→ **Exercises**
(a) Decide whether each statement below agrees with the passage on the universal designated hitter debate: (i) the universal DH was used during the shortened COVID-19 season; (ii) Marcell Ozuna played for the Braves; (iii) free-agent DH-type hitters have already signed with teams. Answer yes or no for each, and quote the deciding words from the passage.
(b) Summarize the passage on the universal designated hitter debate in two sentences.
(c) Continue the passage on the universal designated hitter debate from its final sentence, in the same voice.

→ **Text segment**
____________

“Implementing the DH universally takes the strategy out of the game! It’ll be the death of the pinch-hitter!”
“Why would I ever want to watch a pitcher hit? They’re an automatic out!”
“You’re paid to play baseball! Get out there and hit and play in the field!”
“The league would be so much more exciting with more offense with a DH!”
“With a universal DH, we won’t have legendary moments like pitcher Bartolo Colon AKA Big Sexy hitting a homerun! Or find out that Madison Bumgarner is a pitcher that can absolutely rake too!”
“The universal DH extends the career of hitters that get out of shape and can’t play in the field anymore!”
We’ve heard these back-and-forth arguments for as long as I can remember. It’s a tale as old as time. You have the “traditionalist” group that wants to keep the pitchers hitting in the national league and believe that the Designated Hitter position was the worst thing that happened to baseball. You have the non-traditionalist begging for uniformity in both leagues that can’t stand to see pitchers step into the box.

The pressure to implement the universal DH has ramped up over the years. This upcoming season, after the success we saw last year in the experimental shortened COVID-19 year, there’s discussion as to making it a permanent change. We got some extra offense we wouldn’t have gotten in normal circumstances, like Marcell Ozuna on the Braves and Kyle Schwarber hitting bombs in positions that would normally have been occupied by pitchers in the DH role.
However, we also lost the managerial strategy late in a game where platoon guys have come in the game for lefty-righty matchups or to fill-in for a pitcher; that’s such a chess-move, a strategic factor that adds to the pressure down the stretch. As many free-agent DH-type hitters await the decision before signing, it’s made teams reluctant to spend money.
So with great debate that will seemingly never end, is there a compromise?
Allow me to propose an idea.

____________

→ **Dataset extract**

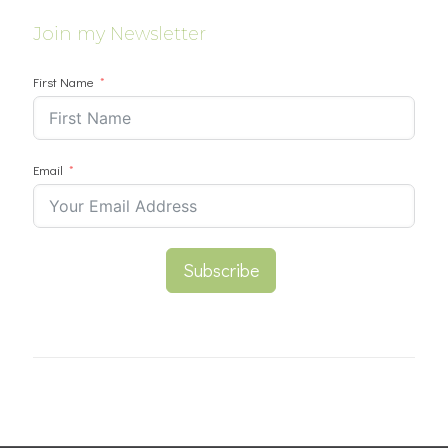
Join my Newsletter
First Name
Email
Subscribe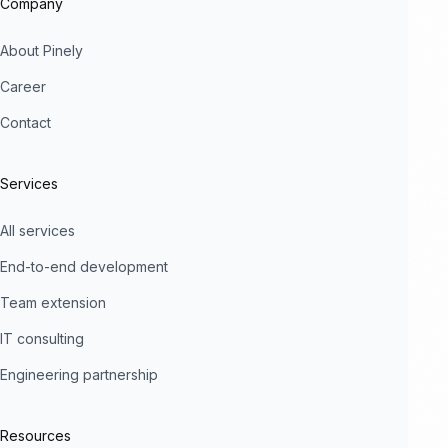
Company
About Pinely
Career
Contact
Services
All services
End-to-end development
Team extension
IT consulting
Engineering partnership
Resources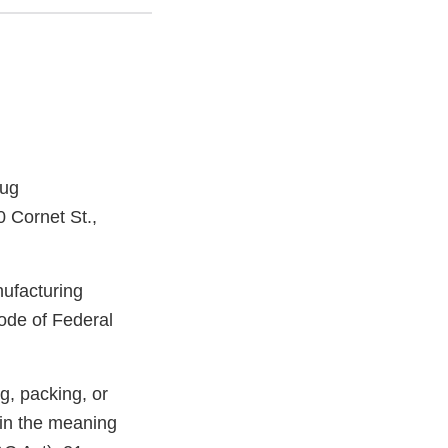
rug
0 Cornet St.,
nufacturing
ode of Federal
g, packing, or
hin the meaning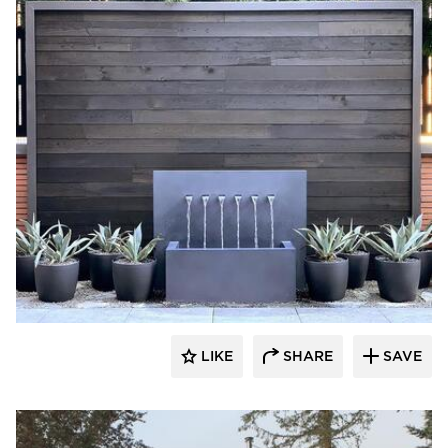
Pioneer Millworks
LIKE
SHARE
SAVE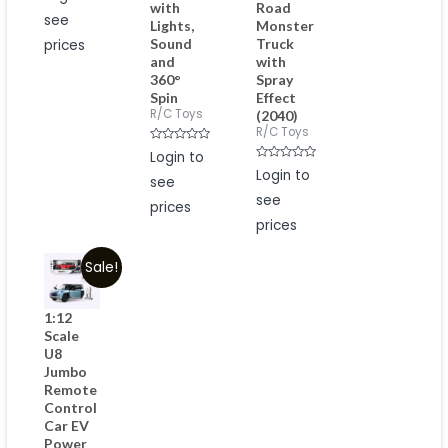
with
Road
out
see
of
Lights,
Monster
5
Sound
Truck
prices
and
with
360°
Spray
Spin
Effect
R/C Toys
(2040)
R/C Toys
Rated
Login to
0
Rated
out
Login to
see
0
of
out
5
see
of
prices
5
prices
Sale!
1:12
Scale
U8
Jumbo
Remote
Control
Car EV
Power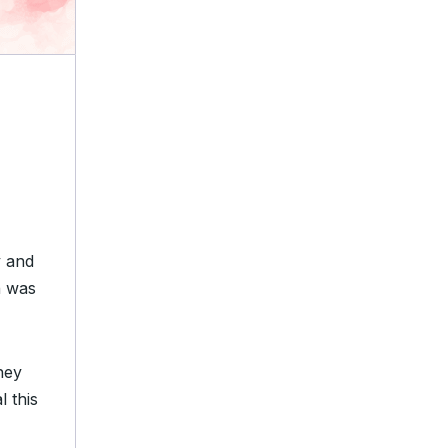
y and
h was
hey
 this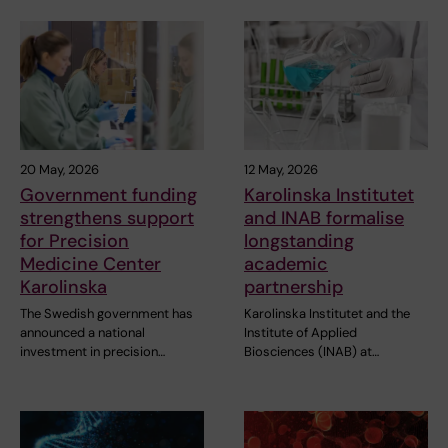
20 May, 2026
12 May, 2026
Government funding
Karolinska Institutet
strengthens support
and INAB formalise
for Precision
longstanding
Medicine Center
academic
Karolinska
partnership
The Swedish government has
Karolinska Institutet and the
announced a national
Institute of Applied
investment in precision…
Biosciences (INAB) at…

____________

→ **Answers for this exercise**
(a)
(i) Yes: "after the success we saw last year in the experimental shortened COVID-19 year"
(ii) Yes: "like Marcell Ozuna on the Braves"
(iii) No: "As many free-agent DH-type hitters await the decision before signing"

(b) Baseball has long been split between traditionalists, who want National League pitchers to keep hitting, and others, who want a designated hitter in both leagues. After the experimental shortened COVID-19 season, pressure for a permanent universal DH has grown, since it added offense but removed late-game managerial strategy, and the author asks whether a compromise is possible.

(c)
The pro-DH crowd wants a guy that isn’t a pitcher, believed to be an automatic out, to fill the position for universality throughout the league and have a better chance at some offense. It would also prevent teams from pulling their dominant pitcher early if he comes up in a big-hitting spot, and you’d rather have a pinch-hitter.
The anti-DH crowd prefers the strategic element of deciding who and when to pinch-hit for pitchers, creating a defensive-minded league and putting more of an emphasis on managerial decision-making.
What if we incorporated the element of having to switch hitters without forcing that burden upon the pitcher? Here it is: you take the 9-hole spot and make it a DH position, but place a limit on the number of innings the DH player can use at a maximum of 3. For example, if David Ortiz were to enter the game in the lineup in that 9-spot as the DH so he wouldn’t have to field, he would only get to play during the first three innings maximum; throughout the rest of the game, the Red Sox would be platooning other pinch-hitters as the DH for three-inning increments at max.
The element of strategy that the anti-DH crowd would be present: you’d have teams have to figure out who to hit from the 9-hole DH spot and when you only get 3 innings at a time out of them. It would also emphasize having deep rosters and maybe even result in more jobs for position players considering you would need more effective hitters to come in and take cuts.
The pro-DH crowd wouldn’t have to watch a pitcher, a “guaranteed out,” be forced to hit and even risk pulling a muscle running to first base or getting some injury. You also get guys who are used to hitting to step up at least for a few at-bats apiece.
Pitchers shouldn’t be hitting is the reality of the matter. They’re too valuable commodities, and around 97% of them don’t practice nor want to partake in it. That doesn’t mean we can’t have the pinch-hitter-friendly strategic element implemented into it that the traditionalists love so dearly.
Baseball is a game of checkers, not chess, but that doesn’t mean we can’t do the smart thing and let the players who are paid to hit dingers and let the players who are paid to pinch-hit, pinch-hit.